Be careful with the Code if you hold shares through different entities

Published 21 September 2020

The Panel reminds market participants that they need to consider the position of associates when calculating the holding or control of voting rights (Voting Control) for the purposes of rules 6(1) and 7(e) of the Code.

Rule 6(1) sets out the fundamental rule of the Code. It states: 

  • Except as provided in rule 7, a person who holds or controls—
    • no voting rights, or less than 20% of the voting rights, in a code company may not become the holder or controller of an increased percentage of the voting rights in the code company unless, after that event, that person and that person’s associates hold or control in total not more than 20% of the voting rights in the code company:
    • 20% or more of the voting rights in a code company may not become the holder or controller of an increased percentage of the voting rights in the code company.

Rule 7(e) sets out one of the exceptions to the fundamental rule. It states:

A person may become the holder or controller of an increased percentage of the voting rights in a code company—

  • if—
    • the person holds or controls more than 50%, but less than 90%, of the voting rights in the code company; and
    • the resulting percentage of the total voting rights in the code company that is held or controlled by the person does not exceed by more than 5 the lowest percentage of the total voting rights in the code company that was held or controlled by the person in the 12-month period ending on, and inclusive of, the date of the increase[.]

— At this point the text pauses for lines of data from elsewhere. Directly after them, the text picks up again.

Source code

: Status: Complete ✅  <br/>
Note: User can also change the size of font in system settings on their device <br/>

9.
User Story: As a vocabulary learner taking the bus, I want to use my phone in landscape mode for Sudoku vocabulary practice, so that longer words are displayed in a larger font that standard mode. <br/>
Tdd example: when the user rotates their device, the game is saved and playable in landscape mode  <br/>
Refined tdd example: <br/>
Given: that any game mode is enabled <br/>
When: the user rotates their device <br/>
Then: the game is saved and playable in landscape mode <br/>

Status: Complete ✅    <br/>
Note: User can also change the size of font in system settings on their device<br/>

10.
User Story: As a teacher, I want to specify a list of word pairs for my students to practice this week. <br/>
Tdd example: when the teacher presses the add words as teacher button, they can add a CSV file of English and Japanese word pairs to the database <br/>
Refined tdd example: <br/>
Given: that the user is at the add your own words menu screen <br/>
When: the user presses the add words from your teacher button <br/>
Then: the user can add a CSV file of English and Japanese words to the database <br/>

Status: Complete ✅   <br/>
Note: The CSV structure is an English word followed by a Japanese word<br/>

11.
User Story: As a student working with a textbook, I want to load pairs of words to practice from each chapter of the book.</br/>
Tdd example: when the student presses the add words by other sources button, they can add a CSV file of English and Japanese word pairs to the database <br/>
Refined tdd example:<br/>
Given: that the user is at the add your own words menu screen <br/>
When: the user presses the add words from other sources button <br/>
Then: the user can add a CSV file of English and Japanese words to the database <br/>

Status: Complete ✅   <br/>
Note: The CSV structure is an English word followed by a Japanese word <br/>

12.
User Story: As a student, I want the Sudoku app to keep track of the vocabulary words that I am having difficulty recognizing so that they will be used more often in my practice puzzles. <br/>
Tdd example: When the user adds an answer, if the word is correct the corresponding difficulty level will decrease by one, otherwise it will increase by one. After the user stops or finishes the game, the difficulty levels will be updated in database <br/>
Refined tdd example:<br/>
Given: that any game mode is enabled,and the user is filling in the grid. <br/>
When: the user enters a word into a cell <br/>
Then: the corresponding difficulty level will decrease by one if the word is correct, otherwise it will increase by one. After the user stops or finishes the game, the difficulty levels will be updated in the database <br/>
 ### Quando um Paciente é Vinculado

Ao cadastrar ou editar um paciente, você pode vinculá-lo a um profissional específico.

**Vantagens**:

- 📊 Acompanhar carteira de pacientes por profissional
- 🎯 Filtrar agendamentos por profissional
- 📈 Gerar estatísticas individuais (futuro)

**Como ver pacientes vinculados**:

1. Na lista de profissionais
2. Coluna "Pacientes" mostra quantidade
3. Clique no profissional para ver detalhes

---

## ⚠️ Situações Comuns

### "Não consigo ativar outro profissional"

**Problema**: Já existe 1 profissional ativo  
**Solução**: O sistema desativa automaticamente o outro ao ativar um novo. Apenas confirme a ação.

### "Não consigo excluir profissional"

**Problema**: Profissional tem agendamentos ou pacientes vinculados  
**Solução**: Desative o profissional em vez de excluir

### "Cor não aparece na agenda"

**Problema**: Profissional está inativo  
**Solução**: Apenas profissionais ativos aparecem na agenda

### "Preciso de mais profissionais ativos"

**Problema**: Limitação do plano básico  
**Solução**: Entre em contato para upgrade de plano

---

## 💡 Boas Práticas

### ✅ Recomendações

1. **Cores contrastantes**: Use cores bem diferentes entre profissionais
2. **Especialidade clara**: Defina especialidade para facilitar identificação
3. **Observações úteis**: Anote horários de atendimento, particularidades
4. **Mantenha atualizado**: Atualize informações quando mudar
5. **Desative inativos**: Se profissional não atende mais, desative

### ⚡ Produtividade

Where a person seeks to increase their Voting Control of a Code company, their Voting Control is aggregated with that of their associates in order to calculate the post-increase Voting Control limit of 20% referred to in rule 6(1)(a).

For example:

Person Y has Voting Control of 10% in a Code company, ABC Limited. Person Z has Voting Control of 52% in ABC Limited. Persons Y and Z are associates under the Code. Another shareholder wishes to sell voting securities equivalent to 2% Voting Control in ABC Limited.

Person Y cannot acquire the 2% without breaching rule 6(1)(a) absent an exemption, or unless one of the exceptions in rule 7 applies. This is because, after the increase, the total Voting Control held by Person Y and their associate, Person Z, will be 64% - this is in excess of the 20% post-increase limit set out in rule 6(1)(a).

The Voting Control of associates cannot be aggregated for the purpose of reliance on rule 7(e). Applying this to the example above, Person Y cannot aggregate their Voting Control with Person Z to acquire the 2% in reliance on rule 7(e). Person Y’s Voting Control is 10% prior to the increase, which does not meet the requirements of rule 7(e)(i). Person Y’s Voting Control cannot be calculated in aggregate with that of Person Z to reach a figure of 62% prior to the increase, for the purposes of rule 7(e)(i).

Assuming that there has been no change in the Voting Control of Person Z over the previous 12 months, Person Z alone may rely on rule 7(e) to acquire the 2%. This is because:

  • Person Z (with 52%) has more than 50% but less than 90% Voting Control prior to the increase; and
  • the resulting Voting Control of Person Z (54%) is within the 5% creep limit allowed under rule 7(e).